Politik : Von Richters Gnaden

Kirgisistans neuer Präsident Bakijew hat das Amt des Premiers übernommen – das ist gegen die Verfassung

Elke Windisch[Moskau]

Kirgisistans Präsident soll am 26. Juni neu gewählt werden. Der Termin für die Abstimmung ist offenbar das Einzige, worüber sich die Nation momentan einig ist. Ein Memorandum, das zwischen den Führern der wichtigsten Oppositionsparteien ausgehandelt worden ist und Grundlagen für die Arbeit staatlicher Organe während der Übergangsperiode regeln soll, ist möglicherweise wieder hinfällig. Mehrere Abgeordnete haben sich dagegen ausgesprochen. Damit kippt womöglich auch die unter Mühen zu Stande gekommene Interimsregierung des amtierenden Präsidenten Kurmanbek Bakijew, der vorübergehend auch die Geschäfte des Ministerpräsidenten wahrnimmt.

Über deren Legitimität gibt es offenbar Unklarheiten. Am Freitag hatte die Vorsitzende des Verfassungsgerichts gesagt, Bakijew sei „im Einklang mit dem Gesetz“ in sein Übergangsamt eingesetzt worden und habe alle Vollmachten eines Staats- und Regierungschefs. Am Samstag aber erklärte das Verfassungsgericht, Kirgisistans Verfassung verbiete es, dass die Ämter von Präsident und Premier in einer Hand lägen. Der kirgisische Botschafter in Berlin, Askar Sarygulov, betonte jedoch, das Verfassungsgericht habe die Legitimität der neuen Regierung bestätigt.

Zudem gibt es derzeit de facto zwei Parlamente. Am Samstag hatte das Oberste Gericht beschlossen, das alte Zwei-Kammer-Parlament bis zu Neuwahlen im Amt zu belassen. Kurz darauf aber bestätigte die Zentrale Wahlkommission, in der noch die Getreuen des gestürzten Präsidenten Askar Akajew das Sagen haben, die Vollmachten des neuen Ein-Kammer-Parlaments, das aus den umstrittenen Wahlgängen vom 27. Februar und 13. März hervorgegangen ist und sich zwei Tage vor dem Machtwechsel in der Hauptstadt Bischkek konstituiert hatte.
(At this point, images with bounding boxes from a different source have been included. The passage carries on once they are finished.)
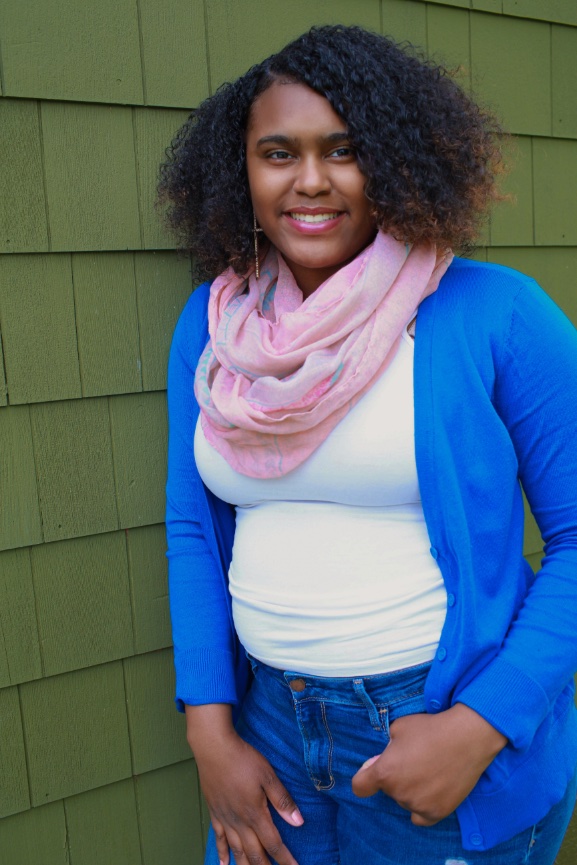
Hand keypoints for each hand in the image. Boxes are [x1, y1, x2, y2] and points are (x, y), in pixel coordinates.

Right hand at [186, 705, 302, 864]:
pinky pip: (219, 839)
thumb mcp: (268, 775)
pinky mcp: (215, 812)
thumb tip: (298, 822)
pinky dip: (223, 854)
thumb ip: (282, 800)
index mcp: (255, 813)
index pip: (273, 843)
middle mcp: (240, 821)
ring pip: (237, 851)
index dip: (285, 859)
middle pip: (255, 853)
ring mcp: (225, 818)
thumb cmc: (243, 759)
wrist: (213, 748)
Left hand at [351, 703, 506, 825]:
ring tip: (429, 770)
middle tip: (414, 760)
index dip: (365, 777)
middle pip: (388, 790)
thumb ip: (385, 749)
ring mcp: (418, 806)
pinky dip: (422, 806)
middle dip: (395, 777)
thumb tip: (380, 762)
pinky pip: (420, 817)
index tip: (372, 771)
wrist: (466, 738)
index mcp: (385, 772)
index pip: (360, 786)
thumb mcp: (398, 728)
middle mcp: (399, 793)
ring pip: (405, 802)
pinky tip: (429, 792)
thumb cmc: (430, 728)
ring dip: (411, 791)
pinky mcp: (437, 813)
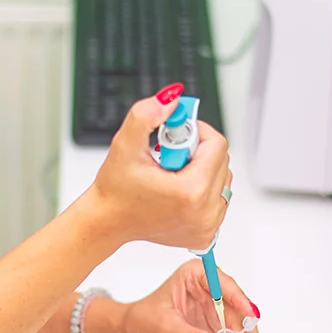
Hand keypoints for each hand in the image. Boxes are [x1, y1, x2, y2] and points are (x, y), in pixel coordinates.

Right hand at [80, 85, 231, 251]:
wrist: (109, 221)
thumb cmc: (116, 190)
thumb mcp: (125, 145)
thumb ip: (146, 116)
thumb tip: (171, 100)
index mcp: (192, 191)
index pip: (217, 145)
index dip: (196, 131)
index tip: (174, 136)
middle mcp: (205, 212)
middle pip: (221, 160)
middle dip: (196, 151)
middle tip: (167, 157)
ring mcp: (207, 225)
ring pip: (222, 178)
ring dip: (201, 168)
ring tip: (172, 174)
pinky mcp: (206, 232)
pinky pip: (218, 197)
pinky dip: (202, 188)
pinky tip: (177, 189)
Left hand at [95, 259, 261, 332]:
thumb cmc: (141, 321)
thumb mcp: (164, 327)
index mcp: (194, 276)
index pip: (223, 284)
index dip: (239, 299)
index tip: (250, 314)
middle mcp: (207, 289)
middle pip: (235, 306)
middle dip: (242, 327)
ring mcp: (211, 308)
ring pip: (237, 323)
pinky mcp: (212, 325)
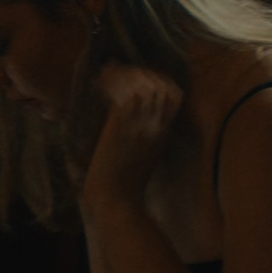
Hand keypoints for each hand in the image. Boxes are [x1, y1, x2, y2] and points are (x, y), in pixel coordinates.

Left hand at [81, 64, 184, 206]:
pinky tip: (97, 84)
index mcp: (163, 132)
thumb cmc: (123, 183)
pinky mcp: (122, 125)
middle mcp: (156, 125)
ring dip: (122, 75)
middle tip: (115, 73)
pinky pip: (123, 92)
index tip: (137, 78)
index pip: (174, 93)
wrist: (116, 200)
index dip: (159, 79)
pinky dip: (110, 82)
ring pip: (142, 83)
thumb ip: (143, 134)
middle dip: (138, 72)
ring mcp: (141, 124)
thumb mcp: (143, 155)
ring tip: (104, 77)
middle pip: (159, 83)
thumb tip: (129, 116)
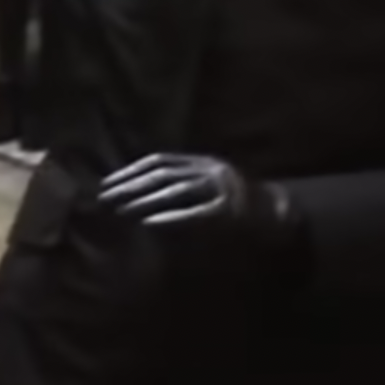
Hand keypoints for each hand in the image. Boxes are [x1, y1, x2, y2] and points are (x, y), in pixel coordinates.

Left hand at [97, 153, 295, 238]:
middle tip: (104, 200)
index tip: (107, 184)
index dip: (130, 172)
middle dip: (130, 187)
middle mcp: (213, 169)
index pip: (159, 161)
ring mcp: (224, 189)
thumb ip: (178, 186)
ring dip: (144, 201)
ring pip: (176, 191)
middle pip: (162, 175)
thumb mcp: (207, 187)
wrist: (280, 219)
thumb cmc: (235, 208)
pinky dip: (170, 218)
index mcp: (204, 161)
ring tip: (120, 212)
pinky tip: (148, 224)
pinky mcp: (231, 212)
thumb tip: (134, 195)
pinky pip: (196, 214)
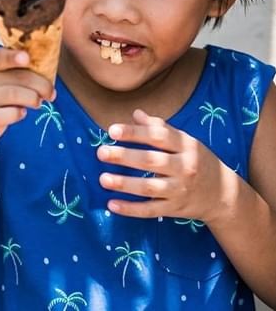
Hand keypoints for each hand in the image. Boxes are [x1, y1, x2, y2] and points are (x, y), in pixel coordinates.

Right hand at [0, 48, 54, 145]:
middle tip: (50, 91)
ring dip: (34, 99)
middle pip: (19, 77)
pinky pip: (11, 114)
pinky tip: (21, 113)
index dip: (13, 57)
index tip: (27, 58)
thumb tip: (44, 64)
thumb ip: (8, 66)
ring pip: (17, 95)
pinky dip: (20, 113)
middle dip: (41, 84)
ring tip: (39, 102)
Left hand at [97, 109, 236, 223]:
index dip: (135, 133)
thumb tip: (135, 113)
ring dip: (125, 184)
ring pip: (150, 188)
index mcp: (187, 146)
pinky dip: (131, 209)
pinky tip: (112, 204)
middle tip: (101, 153)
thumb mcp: (185, 142)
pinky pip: (150, 210)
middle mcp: (185, 167)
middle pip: (152, 161)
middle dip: (125, 157)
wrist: (223, 194)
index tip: (112, 130)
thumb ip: (160, 128)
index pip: (158, 136)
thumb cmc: (197, 161)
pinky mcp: (175, 209)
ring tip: (103, 179)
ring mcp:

Das Ergebnis dieser Wahl war der unmittelbare Anlass für die gegenwärtigen Unruhen gewesen.

Nachdem am Samstag der Beschluss der Wahlkommission bekannt wurde, versuchten Oppositionsanhänger, das Parlamentsgebäude zu stürmen. Sicherheitskräfte konnten die Ordnung in der Hauptstadt halbwegs wiederherstellen. In der Nacht zu Samstag waren bei Schießereien sechs Menschen gestorben. Die Niederlassungen ausländischer Firmen waren geplündert worden. Die Türkei, die enge Wirtschaftsbeziehungen zu Kirgisistan unterhält, wollte zunächst ihre Bürger von der Luftwaffe evakuieren lassen.

Die Lage blieb indes gespannt. Die Nachrichtenagentur Khabar meldete, auf Bakijew sei ein Attentat geplant. Der sagte eine geplante Pressekonferenz ab. Khabar berichtete zudem, rund 3000 berittene Anhänger Akajews seien aus dem Norden auf dem Weg nach Bischkek. Akajew selbst, der unterdessen von Russland offiziell Asyl erhielt, bezeichnete seine Entmachtung als verfassungswidrigen Putsch. Offiziell ist er noch immer nicht zurückgetreten.